Data for the task below:
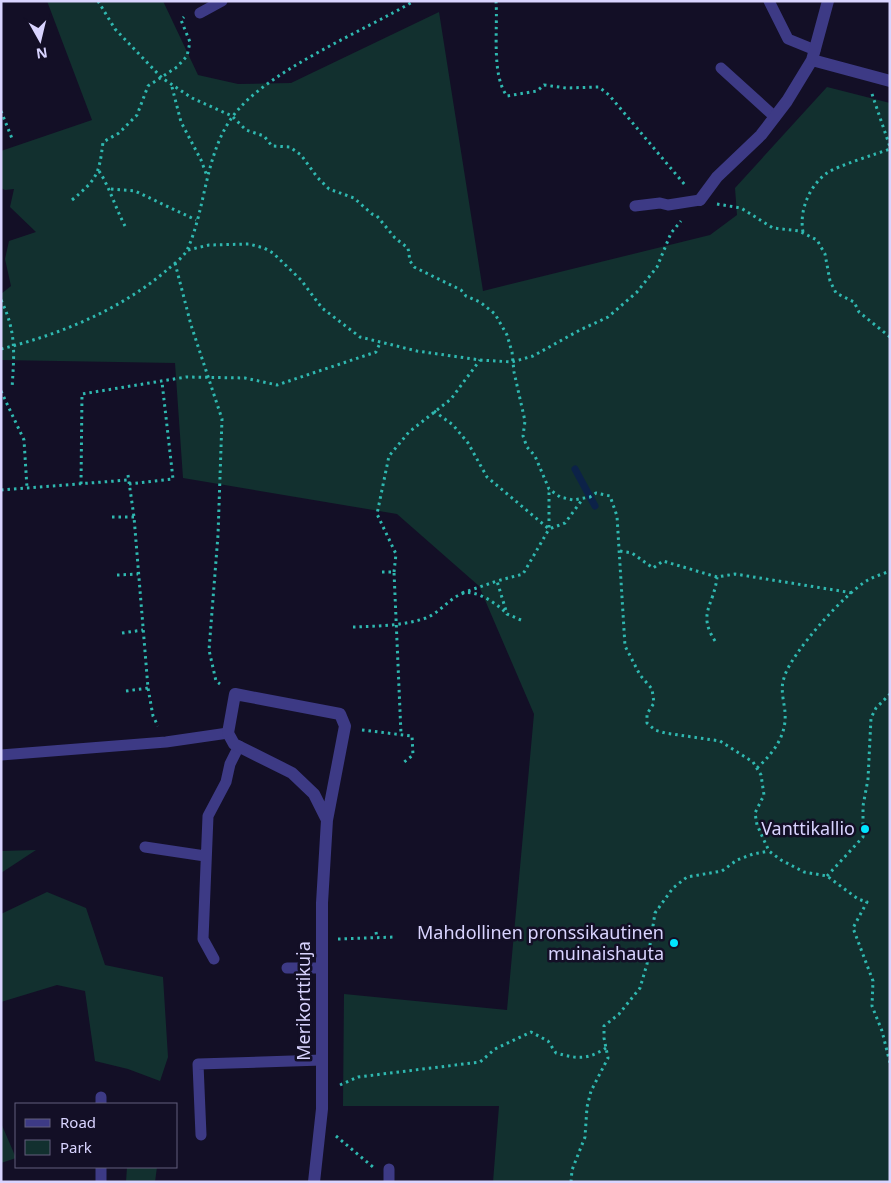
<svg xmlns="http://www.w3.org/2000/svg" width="891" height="1183" viewBox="0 0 891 1183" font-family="'Noto Sans',sans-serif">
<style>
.green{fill:#12302f}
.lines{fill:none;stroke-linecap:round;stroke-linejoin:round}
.stream{stroke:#0c2248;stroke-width:7}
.path{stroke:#2fb8b0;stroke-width:3;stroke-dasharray:2.5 4;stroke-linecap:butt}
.service{stroke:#3d3a85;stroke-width:11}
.minor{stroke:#3d3a85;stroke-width:12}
.poi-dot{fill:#00e5ff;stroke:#130f26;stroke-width:2}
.labels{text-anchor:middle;stroke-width:5;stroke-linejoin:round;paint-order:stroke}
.poi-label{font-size:18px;fill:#d9d4ff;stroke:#130f26;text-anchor:end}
.street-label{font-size:18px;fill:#d9d4ff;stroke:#130f26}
</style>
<rect width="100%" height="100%" fill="#130f26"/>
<path class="green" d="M47,1H163L198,75L238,84L291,83L439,12L483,291L710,235L737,215L735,188L827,87L890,103V1182H493L499,1106H343L344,994L507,1010L534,714L479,586L397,514L183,478L175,363L1,360V294L11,286L5,259L9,241L36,232L10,207L14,189L5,190L1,188V151L92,120Z
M36,850L1,873V851Z
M47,892L86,908L105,965L163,977L168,1057L160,1081L128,1069L95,1061L85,991L57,985L1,1002V914Z
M1,1123L16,1158L1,1163Z
M127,1167H157L155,1182H126Z"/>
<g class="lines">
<path class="stream" d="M575,469L595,506"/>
<path class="path" d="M98,1L115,29L162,78L192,98L232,116L246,130L264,136L272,146L290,147L301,155L317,177L329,189L354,198L372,214L377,216L395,238L408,248L410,261L414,267L461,290L466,296L480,302L495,314L507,335L512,352L514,372L525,421L523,436L527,447L535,456L549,489L560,497L573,500L590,497L596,493L610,496L617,516L625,646L640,675L652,689L654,703L647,714V723L655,730L665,733L720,741L753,762L761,775L764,795L755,813L757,825L769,851L781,860L804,872L827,876L858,899L867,902L853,928L873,981L872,1006L882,1031L890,1063
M496,1C498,27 491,75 507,96L537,91L544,85L566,88L599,87L609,95L685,185
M172,87L181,122L201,160L207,176
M872,94L890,147
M1,111L13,141
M99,171C110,188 115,207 125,226
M111,189L135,191L196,220
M72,200C97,179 99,175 103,142L119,133L137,115L148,86L177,67L187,56L190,42L181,20L184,17
M717,204L741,208L773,228L799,231L817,240L825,254L830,281L836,293L854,302L859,312L890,337
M803,232C799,211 809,186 827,173C837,166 876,154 890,149
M188,250L209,245L249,244L264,248L273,253L301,280L322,308L360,337L417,351L480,360L512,362L533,356L580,330L608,317L637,292L657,267L671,233L681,221
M175,263L191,325L222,419L218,535L209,650L216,681L220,684
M1,300C17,333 14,354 12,389
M1,349C61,334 120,310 167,270C174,264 185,256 188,248C206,207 205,154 233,116C266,71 364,31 414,1
M1,391L24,440L27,488
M434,411L453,425L468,443L487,477L549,529L565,523L582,500
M128,475L134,517L148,688L153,716L158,726
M81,484L82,394L186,377L245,378L277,385L376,352L380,343
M129,484L173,479L162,382
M1,490L128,480
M112,517H134
M620,551L632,553L653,568L663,561L717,577L735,574L853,593
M382,572H394L401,734
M394,572L396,554L377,514L389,456L409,432L451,399L480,360
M117,575L138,574
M462,593L497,581
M521,620L507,614L497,581L523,574L549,529V490
M353,627C377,626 402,626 426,618C439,613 448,600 461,594C474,588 496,603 505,612
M122,633L143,630
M715,641C697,613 714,606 717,577
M126,691L148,688
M362,730L412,736L413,755L403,763
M757,768C773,753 787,736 785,712C784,701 780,689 784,678C790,654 846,592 868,580C875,576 883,574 890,571
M827,876L863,837V806L868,779L871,718L876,708L890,694
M376,932L377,938
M338,939L395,937
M340,1085L358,1077L480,1062L495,1049L531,1032L548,1041L556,1053C578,1059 587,1060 606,1048
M336,1136L373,1167
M571,1182L572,1170L585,1137L587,1107L591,1091L608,1058L604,1038V1026L619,1014L640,988L647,964L655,913L673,888L687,877L722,871L737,860L753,854L769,851"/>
<path class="service" d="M769,1L788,39L815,50
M200,13L222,1
M721,68L775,117
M635,206L660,203L668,205L700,200
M1,755L166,742L228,733
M145,847L205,856
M214,959L203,939L208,816L226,782L230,764L239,746
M287,968H321
M101,1104V1097
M201,1135L198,1064L322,1060
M101,1182V1167
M389,1182V1169"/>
<path class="minor" d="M812,60L890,81
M700,200L717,177L761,135L787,101L812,60L828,1
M314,1182L322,1109V903L327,820L345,726L340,714L235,694L228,733L234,744L292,773L314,794L327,820"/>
</g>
<g class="poi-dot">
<circle cx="865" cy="829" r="5"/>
<circle cx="674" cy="943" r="5"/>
</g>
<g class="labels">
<g class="poi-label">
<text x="855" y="835">Vanttikallio</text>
<text x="664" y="939">Mahdollinen pronssikautinen<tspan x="664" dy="21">muinaishauta</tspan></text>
</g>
<g class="street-label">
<text transform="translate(304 1001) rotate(-90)" y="6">Merikorttikuja</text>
</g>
</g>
<rect width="891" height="1183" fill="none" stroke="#d9d4ff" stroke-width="5"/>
<rect x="15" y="1103" width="162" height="65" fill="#130f26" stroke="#625e7d"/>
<rect x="25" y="1119" width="25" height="8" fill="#3d3a85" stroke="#625e7d"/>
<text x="60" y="1128" font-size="15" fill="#d9d4ff">Road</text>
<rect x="25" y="1140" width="25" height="15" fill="#12302f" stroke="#625e7d"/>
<text x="60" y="1153" font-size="15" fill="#d9d4ff">Park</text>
<g transform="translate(40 40) rotate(172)" stroke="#130f26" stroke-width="4" paint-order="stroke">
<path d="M0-4L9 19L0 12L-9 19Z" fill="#d9d4ff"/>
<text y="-8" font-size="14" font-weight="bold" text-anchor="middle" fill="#d9d4ff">N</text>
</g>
</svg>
End of Data for the task.
Reproduce the data above in full, exactly as it is, with the pictures left out.

Response to this exercise
<svg xmlns="http://www.w3.org/2000/svg" width="891" height="1183" viewBox="0 0 891 1183" font-family="'Noto Sans',sans-serif">
<style>
.green{fill:#12302f}
.lines{fill:none;stroke-linecap:round;stroke-linejoin:round}
.stream{stroke:#0c2248;stroke-width:7}
.path{stroke:#2fb8b0;stroke-width:3;stroke-dasharray:2.5 4;stroke-linecap:butt}
.service{stroke:#3d3a85;stroke-width:11}
.minor{stroke:#3d3a85;stroke-width:12}
.poi-dot{fill:#00e5ff;stroke:#130f26;stroke-width:2}
.labels{text-anchor:middle;stroke-width:5;stroke-linejoin:round;paint-order:stroke}
.poi-label{font-size:18px;fill:#d9d4ff;stroke:#130f26;text-anchor:end}
.street-label{font-size:18px;fill:#d9d4ff;stroke:#130f26}
</style>
<rect width="100%" height="100%" fill="#130f26"/>
<path class="green" d="M47,1H163L198,75L238,84L291,83L439,12L483,291L710,235L737,215L735,188L827,87L890,103V1182H493L499,1106H343L344,994L507,1010L534,714L479,586L397,514L183,478L175,363L1,360V294L11,286L5,259L9,241L36,232L10,207L14,189L5,190L1,188V151L92,120Z
M36,850L1,873V851Z
M47,892L86,908L105,965L163,977L168,1057L160,1081L128,1069L95,1061L85,991L57,985L1,1002V914Z
M1,1123L16,1158L1,1163Z
M127,1167H157L155,1182H126Z"/>
<g class="lines">
<path class="stream" d="M575,469L595,506"/>
<path class="path" d="M98,1L115,29L162,78L192,98L232,116L246,130L264,136L272,146L290,147L301,155L317,177L329,189L354,198L372,214L377,216L395,238L408,248L410,261L414,267L461,290L466,296L480,302L495,314L507,335L512,352L514,372L525,421L523,436L527,447L535,456L549,489L560,497L573,500L590,497L596,493L610,496L617,516L625,646L640,675L652,689L654,703L647,714V723L655,730L665,733L720,741L753,762L761,775L764,795L755,813L757,825L769,851L781,860L804,872L827,876L858,899L867,902L853,928L873,981L872,1006L882,1031L890,1063
M496,1C498,27 491,75 507,96L537,91L544,85L566,88L599,87L609,95L685,185
M172,87L181,122L201,160L207,176
M872,94L890,147
M1,111L13,141
M99,171C110,188 115,207 125,226
M111,189L135,191L196,220
M72,200C97,179 99,175 103,142L119,133L137,115L148,86L177,67L187,56L190,42L181,20L184,17
M717,204L741,208L773,228L799,231L817,240L825,254L830,281L836,293L854,302L859,312L890,337
M803,232C799,211 809,186 827,173C837,166 876,154 890,149
M188,250L209,245L249,244L264,248L273,253L301,280L322,308L360,337L417,351L480,360L512,362L533,356L580,330L608,317L637,292L657,267L671,233L681,221
M175,263L191,325L222,419L218,535L209,650L216,681L220,684
M1,300C17,333 14,354 12,389
M1,349C61,334 120,310 167,270C174,264 185,256 188,248C206,207 205,154 233,116C266,71 364,31 414,1
M1,391L24,440L27,488
M434,411L453,425L468,443L487,477L549,529L565,523L582,500
M128,475L134,517L148,688L153,716L158,726
M81,484L82,394L186,377L245,378L277,385L376,352L380,343
M129,484L173,479L162,382
M1,490L128,480
M112,517H134
M620,551L632,553L653,568L663,561L717,577L735,574L853,593
M382,572H394L401,734
M394,572L396,554L377,514L389,456L409,432L451,399L480,360
M117,575L138,574
M462,593L497,581
M521,620L507,614L497,581L523,574L549,529V490
M353,627C377,626 402,626 426,618C439,613 448,600 461,594C474,588 496,603 505,612
M122,633L143,630
M715,641C697,613 714,606 717,577
M126,691L148,688
M362,730L412,736L413,755L403,763
M757,768C773,753 787,736 785,712C784,701 780,689 784,678C790,654 846,592 868,580C875,576 883,574 890,571
M827,876L863,837V806L868,779L871,718L876,708L890,694
M376,932L377,938
M338,939L395,937
M340,1085L358,1077L480,1062L495,1049L531,1032L548,1041L556,1053C578,1059 587,1060 606,1048
M336,1136L373,1167
M571,1182L572,1170L585,1137L587,1107L591,1091L608,1058L604,1038V1026L619,1014L640,988L647,964L655,913L673,888L687,877L722,871L737,860L753,854L769,851"/>
<path class="service" d="M769,1L788,39L815,50
M200,13L222,1
M721,68L775,117
M635,206L660,203L668,205L700,200
M1,755L166,742L228,733
M145,847L205,856
M214,959L203,939L208,816L226,782L230,764L239,746
M287,968H321
M101,1104V1097
M201,1135L198,1064L322,1060
M101,1182V1167
M389,1182V1169"/>
<path class="minor" d="M812,60L890,81
M700,200L717,177L761,135L787,101L812,60L828,1
M314,1182L322,1109V903L327,820L345,726L340,714L235,694L228,733L234,744L292,773L314,794L327,820"/>
</g>
<g class="poi-dot">
<circle cx="865" cy="829" r="5"/>
<circle cx="674" cy="943" r="5"/>
</g>
<g class="labels">
<g class="poi-label">
<text x="855" y="835">Vanttikallio</text>
<text x="664" y="939">Mahdollinen pronssikautinen<tspan x="664" dy="21">muinaishauta</tspan></text>
</g>
<g class="street-label">
<text transform="translate(304 1001) rotate(-90)" y="6">Merikorttikuja</text>
</g>
</g>
<rect width="891" height="1183" fill="none" stroke="#d9d4ff" stroke-width="5"/>
<rect x="15" y="1103" width="162" height="65" fill="#130f26" stroke="#625e7d"/>
<rect x="25" y="1119" width="25" height="8" fill="#3d3a85" stroke="#625e7d"/>
<text x="60" y="1128" font-size="15" fill="#d9d4ff">Road</text>
<rect x="25" y="1140" width="25" height="15" fill="#12302f" stroke="#625e7d"/>
<text x="60" y="1153" font-size="15" fill="#d9d4ff">Park</text>
<g transform="translate(40 40) rotate(172)" stroke="#130f26" stroke-width="4" paint-order="stroke">
<path d="M0-4L9 19L0 12L-9 19Z" fill="#d9d4ff"/>
<text y="-8" font-size="14" font-weight="bold" text-anchor="middle" fill="#d9d4ff">N</text>
</g>
</svg>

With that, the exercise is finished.